A visibly distraught Perugia leaves the shovel where it is and lights a cigarette with shaking hands. A few feet away, the body of Tony Tulips lies wrapped in plastic in the trunk of his '97 Cadillac Deville, still warm. With only the sound of the occasional car passing by on the Tobin Bridge overhead to disturb the quiet, Perugia exhales a plume of smoke and finally speaks.
"If I don't get that body buried before dawn, I'm gonna be the one who's in the trunk," Perugia laments. "The guys at the top, they just don't get it. They have no idea what's going on down here. This is a real predicament for us, you know what I'm saying?"
Perugia isn't alone in his concern. Mobsters throughout the Northeast and in many metropolitan areas around the country are running into the same scenario: too many bodies piling up, and nowhere to bury them. The old burial grounds are pretty much full, with victims buried two to three deep in some locations.
"Let's see, I got a guy crammed into my ice chest at home and another two hanging in an old fish locker down by Bannister's wharf," said Sully, a local hitman who freelances for the DiNunzio family. "I think one more and I'm gonna have to load up the van and take a little drive to Connecticut."
In addition to branching out to less populated areas to bury the ever-increasing number of bodies, gangsters are also turning to more creative ways to dispose of their dead. Boston-area hardware stores have reported increased sales in heavy stone blocks, chain saws and sulfuric acid over the past couple of years, but pundits say every method has its drawbacks.

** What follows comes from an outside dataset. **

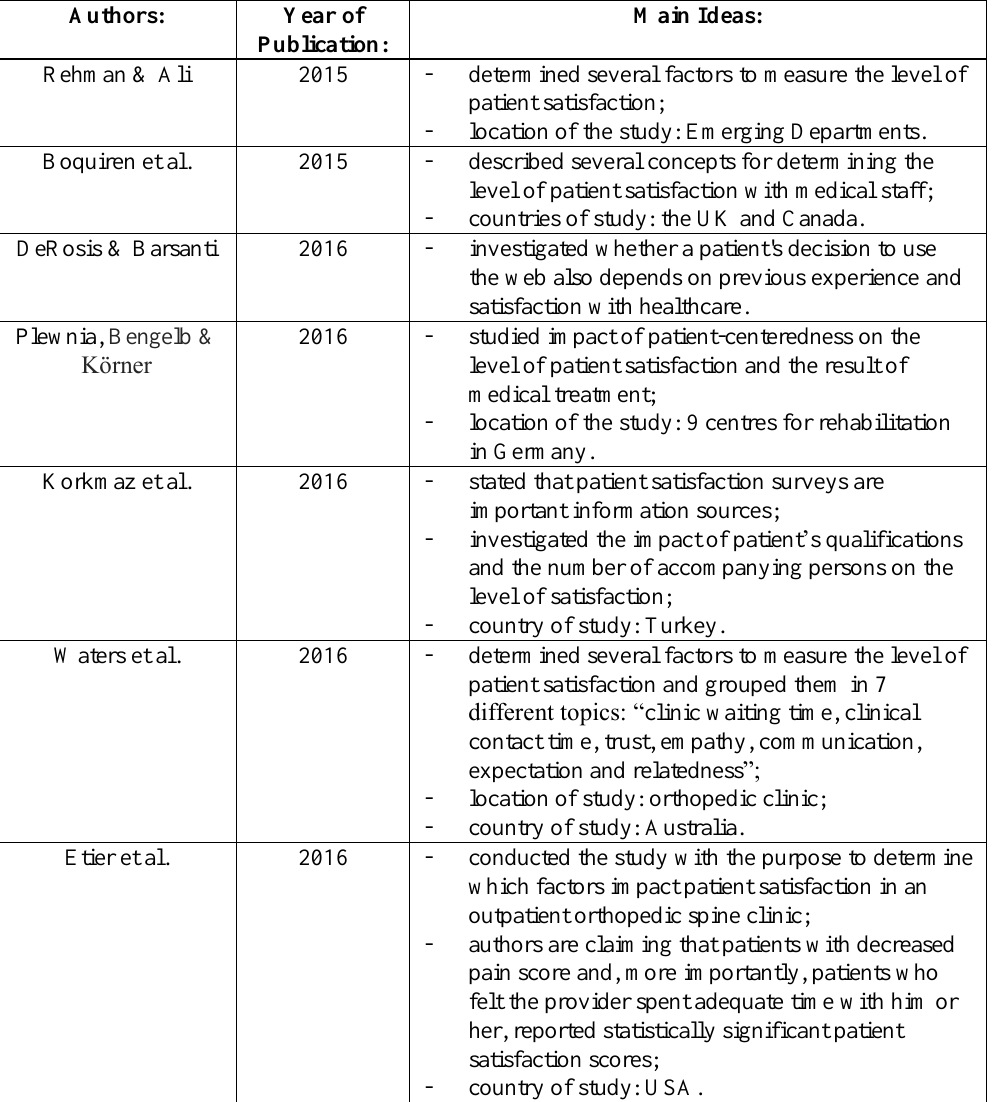
Table 1. Overview of the Recent Studies Regarding Patient Satisfaction with Medical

"Diggin' a hole and buryin' a body may be more up front effort, but the clean-up after woodchippin' a guy takes forever," said CAP News mafioso expert Nino Moleca. "But there's only so much room under the end zone of Giants stadium, if you know what I'm sayin'. So we, uhh, I mean, they gotta get inventive."
To that end, Moleca said the New Jersey faction of the Lucchese family has begun operating its own crematorium in Monmouth to aid in the disposal of any necessary trash. Other families have taken to launching new business endeavors in such areas as waste disposal management, biology class supply, and pet food distribution.
"The mafia's in a state of flux right now and times are tough, but you and I both know they'll come out smelling like roses," said Moleca. "Especially the Zerilli family, who just started up that fertilizer plant outside of Detroit."
But for Ralphie Perugia, how the mafia will eventually fare in this current crisis is of little consolation right now. He takes one last puff from his cigarette, tosses his shovel on top of Tulips' body, and slams the trunk down. With only two hours until dawn and most locations exhausted, Perugia may end up taking that road trip to Connecticut tomorrow, or find himself with a lot of explaining to do.